Idem est non esse et non probari.
Zowel advocaten als magistraten worden dagelijks geconfronteerd met de bewijsproblematiek.
Het bewijs in het burgerlijk proces was de laatste jaren aan belangrijke evoluties onderhevig, zowel op wetgevend vlak, als in de rechtspraak.
De wetgever vereenvoudigde de bewijsgaring door de mogelijkheid van bewijs door overlegging van schriftelijke verklaringen alsook de advocatenakte in de wet op te nemen.
In de rechtspraak werden nieuwe inzichten omtrent de bekentenis, vertrouwelijkheid en onrechtmatig verkregen bewijs vastgelegd.
Als gevolg van de evoluerende rol van de rechter in de toepassing van het recht op de feiten, rijst in het kader van het bewijs de vraag naar de taakverdeling tussen rechter en partijen.

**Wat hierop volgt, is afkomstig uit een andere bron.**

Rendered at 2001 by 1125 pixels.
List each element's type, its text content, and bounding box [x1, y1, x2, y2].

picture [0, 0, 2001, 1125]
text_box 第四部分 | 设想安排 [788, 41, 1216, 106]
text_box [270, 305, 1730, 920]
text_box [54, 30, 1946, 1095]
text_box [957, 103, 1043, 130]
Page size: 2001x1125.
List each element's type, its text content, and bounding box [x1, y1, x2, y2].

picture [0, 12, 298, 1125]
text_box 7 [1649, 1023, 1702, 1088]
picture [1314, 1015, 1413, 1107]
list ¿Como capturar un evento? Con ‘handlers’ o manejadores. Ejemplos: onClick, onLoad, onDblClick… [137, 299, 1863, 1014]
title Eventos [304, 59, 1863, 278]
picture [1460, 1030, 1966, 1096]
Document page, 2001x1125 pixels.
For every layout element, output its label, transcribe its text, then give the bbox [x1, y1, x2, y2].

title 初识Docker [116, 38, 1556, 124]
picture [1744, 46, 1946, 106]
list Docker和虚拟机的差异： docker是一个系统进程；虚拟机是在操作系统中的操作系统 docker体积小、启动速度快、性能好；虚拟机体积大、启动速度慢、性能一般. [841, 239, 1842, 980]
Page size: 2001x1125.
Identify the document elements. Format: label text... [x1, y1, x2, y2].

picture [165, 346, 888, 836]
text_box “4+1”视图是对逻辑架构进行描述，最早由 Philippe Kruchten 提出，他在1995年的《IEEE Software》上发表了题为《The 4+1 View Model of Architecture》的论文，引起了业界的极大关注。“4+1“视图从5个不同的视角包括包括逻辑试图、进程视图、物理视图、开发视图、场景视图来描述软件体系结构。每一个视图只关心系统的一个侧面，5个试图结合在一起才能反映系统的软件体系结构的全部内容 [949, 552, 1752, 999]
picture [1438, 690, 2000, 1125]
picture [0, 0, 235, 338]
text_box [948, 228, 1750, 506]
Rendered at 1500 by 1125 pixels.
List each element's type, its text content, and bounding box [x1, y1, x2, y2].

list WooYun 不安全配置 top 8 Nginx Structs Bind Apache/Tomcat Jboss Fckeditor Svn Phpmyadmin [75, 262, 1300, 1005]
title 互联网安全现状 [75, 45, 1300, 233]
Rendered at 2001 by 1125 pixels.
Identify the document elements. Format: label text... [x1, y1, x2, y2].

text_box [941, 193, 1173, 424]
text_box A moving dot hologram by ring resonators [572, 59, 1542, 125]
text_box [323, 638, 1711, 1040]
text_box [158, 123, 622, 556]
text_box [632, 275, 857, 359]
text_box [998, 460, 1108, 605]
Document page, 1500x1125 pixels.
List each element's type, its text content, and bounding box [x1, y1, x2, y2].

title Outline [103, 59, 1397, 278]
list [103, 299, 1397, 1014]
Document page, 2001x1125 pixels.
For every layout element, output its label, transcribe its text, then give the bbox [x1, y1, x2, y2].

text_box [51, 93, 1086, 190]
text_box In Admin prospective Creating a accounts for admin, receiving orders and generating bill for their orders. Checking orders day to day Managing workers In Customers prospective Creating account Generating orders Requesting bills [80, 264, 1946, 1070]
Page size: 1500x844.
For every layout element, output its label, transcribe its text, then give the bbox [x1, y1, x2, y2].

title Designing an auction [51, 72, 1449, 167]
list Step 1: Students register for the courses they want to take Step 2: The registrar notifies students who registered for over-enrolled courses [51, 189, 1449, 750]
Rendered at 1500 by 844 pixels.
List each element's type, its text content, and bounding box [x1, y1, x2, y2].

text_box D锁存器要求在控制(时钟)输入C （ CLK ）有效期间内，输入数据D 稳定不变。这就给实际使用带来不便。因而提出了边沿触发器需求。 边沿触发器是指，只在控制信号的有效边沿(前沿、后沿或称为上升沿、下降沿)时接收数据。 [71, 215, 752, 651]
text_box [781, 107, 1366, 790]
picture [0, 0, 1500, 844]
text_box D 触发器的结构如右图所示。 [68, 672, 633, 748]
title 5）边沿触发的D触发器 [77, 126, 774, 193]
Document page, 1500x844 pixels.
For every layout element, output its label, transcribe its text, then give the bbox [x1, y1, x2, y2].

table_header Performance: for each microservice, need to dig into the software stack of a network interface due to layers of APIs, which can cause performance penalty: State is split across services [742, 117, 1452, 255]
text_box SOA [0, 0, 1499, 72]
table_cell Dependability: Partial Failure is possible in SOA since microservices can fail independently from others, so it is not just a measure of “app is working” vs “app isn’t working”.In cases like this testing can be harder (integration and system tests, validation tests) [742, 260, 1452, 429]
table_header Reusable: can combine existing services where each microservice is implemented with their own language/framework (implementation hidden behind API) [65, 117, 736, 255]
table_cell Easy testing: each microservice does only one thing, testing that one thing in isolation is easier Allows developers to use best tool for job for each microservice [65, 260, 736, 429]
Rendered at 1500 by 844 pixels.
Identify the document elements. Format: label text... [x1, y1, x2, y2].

Kan de rechter ermee volstaan de door partijen aangeleverde bewijsmiddelen te beoordelen, of dient hij ook zelf bewijselementen te kwalificeren?
Ook de regeling inzake bewijslast blijft nieuwe vragen oproepen.
Is de bewijslast met name een statisch gegeven of dient deze steeds opnieuw te worden beoordeeld in het licht van de dynamiek van het proces?
De internationalisering van de samenleving en de grensoverschrijdende geschillen maken het thema van de grensoverschrijdende bewijsgaring ten slotte tot een thema dat elke rechtspracticus aanbelangt.